### Reading passage
Unfortunately, I have to introduce dummy identifiers A' and B' in order 
to declare the instances. Perhaps, there exists a way to avoid it.

Regards,

Guillermo



El 8/11/18 a las 15:16, Sergei Meshveliani escribió:
> Can anybody, please, explain how to arrange operation overloading
> (something like classes) ?
> 
> The first example is
> 
> ----------------------------------------------------------------
> open import Level           using (_⊔_)
> open import Relation.Binary using (Setoid)
> 
> module _ {α α= β β=} (A : Setoid α α=) (B : Setoid β β=)

### Given entries
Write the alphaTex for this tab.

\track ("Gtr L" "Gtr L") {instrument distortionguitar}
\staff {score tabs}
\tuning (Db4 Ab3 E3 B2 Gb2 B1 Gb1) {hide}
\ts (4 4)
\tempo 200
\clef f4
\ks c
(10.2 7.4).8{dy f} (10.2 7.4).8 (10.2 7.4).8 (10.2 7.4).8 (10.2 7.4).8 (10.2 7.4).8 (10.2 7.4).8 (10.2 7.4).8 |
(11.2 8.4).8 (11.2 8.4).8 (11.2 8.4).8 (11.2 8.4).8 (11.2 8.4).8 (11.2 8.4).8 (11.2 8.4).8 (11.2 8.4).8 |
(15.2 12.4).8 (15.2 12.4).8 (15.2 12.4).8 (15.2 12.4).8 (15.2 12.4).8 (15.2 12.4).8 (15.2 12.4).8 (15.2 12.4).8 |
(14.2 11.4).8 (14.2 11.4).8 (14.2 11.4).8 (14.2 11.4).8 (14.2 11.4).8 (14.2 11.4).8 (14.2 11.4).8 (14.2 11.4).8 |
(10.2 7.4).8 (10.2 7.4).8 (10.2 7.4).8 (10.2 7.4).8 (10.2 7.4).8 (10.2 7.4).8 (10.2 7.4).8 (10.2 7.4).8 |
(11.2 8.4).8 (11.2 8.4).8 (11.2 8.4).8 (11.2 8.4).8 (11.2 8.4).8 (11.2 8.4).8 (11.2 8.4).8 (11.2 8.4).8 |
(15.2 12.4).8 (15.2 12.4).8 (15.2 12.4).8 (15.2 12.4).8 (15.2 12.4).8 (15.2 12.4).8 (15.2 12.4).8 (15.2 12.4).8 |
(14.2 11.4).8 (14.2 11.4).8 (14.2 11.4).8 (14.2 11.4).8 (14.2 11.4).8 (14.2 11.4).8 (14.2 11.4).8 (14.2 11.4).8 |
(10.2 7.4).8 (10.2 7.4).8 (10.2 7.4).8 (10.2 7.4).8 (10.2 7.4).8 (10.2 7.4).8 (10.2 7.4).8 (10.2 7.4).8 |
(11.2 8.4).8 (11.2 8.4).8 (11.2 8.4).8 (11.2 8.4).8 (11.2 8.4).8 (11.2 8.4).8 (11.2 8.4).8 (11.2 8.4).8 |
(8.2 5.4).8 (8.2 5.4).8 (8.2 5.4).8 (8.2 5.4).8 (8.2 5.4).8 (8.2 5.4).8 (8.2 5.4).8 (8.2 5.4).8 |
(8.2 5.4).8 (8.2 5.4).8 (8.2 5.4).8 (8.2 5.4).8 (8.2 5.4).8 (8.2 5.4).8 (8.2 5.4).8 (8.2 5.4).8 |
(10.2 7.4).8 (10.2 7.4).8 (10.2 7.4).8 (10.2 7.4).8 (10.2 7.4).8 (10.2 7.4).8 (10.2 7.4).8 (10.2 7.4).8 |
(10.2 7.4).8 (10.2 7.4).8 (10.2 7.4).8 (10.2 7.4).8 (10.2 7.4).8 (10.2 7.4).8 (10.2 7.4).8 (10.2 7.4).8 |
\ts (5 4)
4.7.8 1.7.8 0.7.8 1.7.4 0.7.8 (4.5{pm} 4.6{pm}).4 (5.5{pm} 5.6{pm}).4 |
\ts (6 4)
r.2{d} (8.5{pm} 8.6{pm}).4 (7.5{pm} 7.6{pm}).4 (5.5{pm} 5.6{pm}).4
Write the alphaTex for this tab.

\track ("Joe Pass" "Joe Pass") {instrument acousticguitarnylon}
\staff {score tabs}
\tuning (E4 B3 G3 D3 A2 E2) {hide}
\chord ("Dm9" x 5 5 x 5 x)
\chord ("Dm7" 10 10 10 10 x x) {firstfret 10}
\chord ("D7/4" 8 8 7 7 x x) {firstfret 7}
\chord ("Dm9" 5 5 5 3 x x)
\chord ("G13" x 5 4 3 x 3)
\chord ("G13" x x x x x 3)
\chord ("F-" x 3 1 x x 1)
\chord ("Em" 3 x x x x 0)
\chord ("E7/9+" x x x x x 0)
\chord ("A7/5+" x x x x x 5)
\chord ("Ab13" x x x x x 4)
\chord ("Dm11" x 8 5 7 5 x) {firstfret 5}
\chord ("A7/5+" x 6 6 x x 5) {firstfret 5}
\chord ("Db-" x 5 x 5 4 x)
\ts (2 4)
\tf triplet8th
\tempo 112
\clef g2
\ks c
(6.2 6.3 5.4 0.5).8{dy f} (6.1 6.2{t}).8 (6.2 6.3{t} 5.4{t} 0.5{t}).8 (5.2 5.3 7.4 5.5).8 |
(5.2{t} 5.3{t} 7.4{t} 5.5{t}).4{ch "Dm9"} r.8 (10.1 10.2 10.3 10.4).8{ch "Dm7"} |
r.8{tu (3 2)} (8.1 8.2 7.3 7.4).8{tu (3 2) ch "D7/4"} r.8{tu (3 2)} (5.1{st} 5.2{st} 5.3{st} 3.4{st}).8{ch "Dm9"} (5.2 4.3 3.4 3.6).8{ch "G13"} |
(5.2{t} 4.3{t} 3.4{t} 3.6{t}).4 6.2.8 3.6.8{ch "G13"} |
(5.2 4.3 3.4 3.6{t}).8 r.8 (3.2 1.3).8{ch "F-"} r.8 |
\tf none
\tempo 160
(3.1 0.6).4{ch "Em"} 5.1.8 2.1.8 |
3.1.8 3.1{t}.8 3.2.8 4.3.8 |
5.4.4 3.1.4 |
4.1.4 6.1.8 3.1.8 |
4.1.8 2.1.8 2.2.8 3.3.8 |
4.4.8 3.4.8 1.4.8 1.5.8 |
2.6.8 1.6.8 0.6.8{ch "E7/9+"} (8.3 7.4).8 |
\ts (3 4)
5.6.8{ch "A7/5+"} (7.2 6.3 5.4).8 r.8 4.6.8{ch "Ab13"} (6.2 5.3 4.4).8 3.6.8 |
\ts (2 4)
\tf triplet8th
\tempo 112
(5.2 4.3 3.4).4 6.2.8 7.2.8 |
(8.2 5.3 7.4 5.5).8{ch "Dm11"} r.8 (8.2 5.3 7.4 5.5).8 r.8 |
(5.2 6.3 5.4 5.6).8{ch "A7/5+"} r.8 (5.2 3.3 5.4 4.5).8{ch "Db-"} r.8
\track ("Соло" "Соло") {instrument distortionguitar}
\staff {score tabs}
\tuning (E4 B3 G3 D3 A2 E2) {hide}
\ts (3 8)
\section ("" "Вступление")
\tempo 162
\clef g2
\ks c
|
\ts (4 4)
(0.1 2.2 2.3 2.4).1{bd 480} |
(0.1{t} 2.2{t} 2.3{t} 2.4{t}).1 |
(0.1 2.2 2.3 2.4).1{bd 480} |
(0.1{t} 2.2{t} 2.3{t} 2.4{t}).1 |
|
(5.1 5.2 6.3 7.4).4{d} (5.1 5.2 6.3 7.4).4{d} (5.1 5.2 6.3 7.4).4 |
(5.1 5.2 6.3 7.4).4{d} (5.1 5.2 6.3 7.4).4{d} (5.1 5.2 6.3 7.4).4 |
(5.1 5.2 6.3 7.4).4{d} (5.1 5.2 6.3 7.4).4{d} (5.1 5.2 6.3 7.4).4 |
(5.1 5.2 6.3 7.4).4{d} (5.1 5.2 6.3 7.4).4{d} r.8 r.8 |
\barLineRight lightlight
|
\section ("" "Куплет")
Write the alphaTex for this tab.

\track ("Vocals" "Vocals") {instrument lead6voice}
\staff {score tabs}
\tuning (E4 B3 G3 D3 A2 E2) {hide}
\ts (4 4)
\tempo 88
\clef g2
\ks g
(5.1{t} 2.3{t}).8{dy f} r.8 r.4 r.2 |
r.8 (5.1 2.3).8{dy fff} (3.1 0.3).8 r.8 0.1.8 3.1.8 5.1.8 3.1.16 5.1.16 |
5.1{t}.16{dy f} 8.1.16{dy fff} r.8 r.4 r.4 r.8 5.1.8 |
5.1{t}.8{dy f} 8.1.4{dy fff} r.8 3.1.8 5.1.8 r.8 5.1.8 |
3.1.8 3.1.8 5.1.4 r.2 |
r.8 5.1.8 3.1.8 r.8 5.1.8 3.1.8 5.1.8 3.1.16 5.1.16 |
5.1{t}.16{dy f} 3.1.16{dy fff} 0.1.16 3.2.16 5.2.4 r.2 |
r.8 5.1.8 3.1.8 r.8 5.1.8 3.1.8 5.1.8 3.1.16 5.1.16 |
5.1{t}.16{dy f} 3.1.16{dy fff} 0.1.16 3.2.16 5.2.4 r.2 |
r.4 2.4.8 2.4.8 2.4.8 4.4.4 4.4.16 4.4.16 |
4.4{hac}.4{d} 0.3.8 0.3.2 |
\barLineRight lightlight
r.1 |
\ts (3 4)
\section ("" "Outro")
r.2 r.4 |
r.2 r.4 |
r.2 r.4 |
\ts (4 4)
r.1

### Instructions for the task
Carry the message about operation overloading forward from its last line. The listing is separate material and has nothing to do with the message about operation overloading.

### The reply
>    where
>    open Setoid   -- {{...}}
> 
>    C  = Setoid.Carrier A
>    C' = Setoid.Carrier B
> 
>    IsCongruent :  (C → C') → Set _
>    IsCongruent f =
>                  {x y : C} → _≈_ A x y → _≈_ B (f x) (f y)    -- (I)
> 
>               -- {x y : C} → x ≈ y → (f x) ≈ (f y)            -- (II)
> 
> ----------------------------------------------------------------
> 
> 
> The line (I) does work.
> Then I try the line (II), with un-commenting {{...}}.
> And it is not type-checked.
> I hoped for that it would find that the first ≈ is on C, while the
> second ≈ is on C'. But it does not.
> 
> And real examples are like this:
> 
> -----------------------------------------------------------------------
> module _ {α α= β β=} (G : Group α α=) (G' : Group β β=)
>   where
>   ...
>   homomorphismPreservesInversion :
>     (mHomo : MonoidHomomorphism)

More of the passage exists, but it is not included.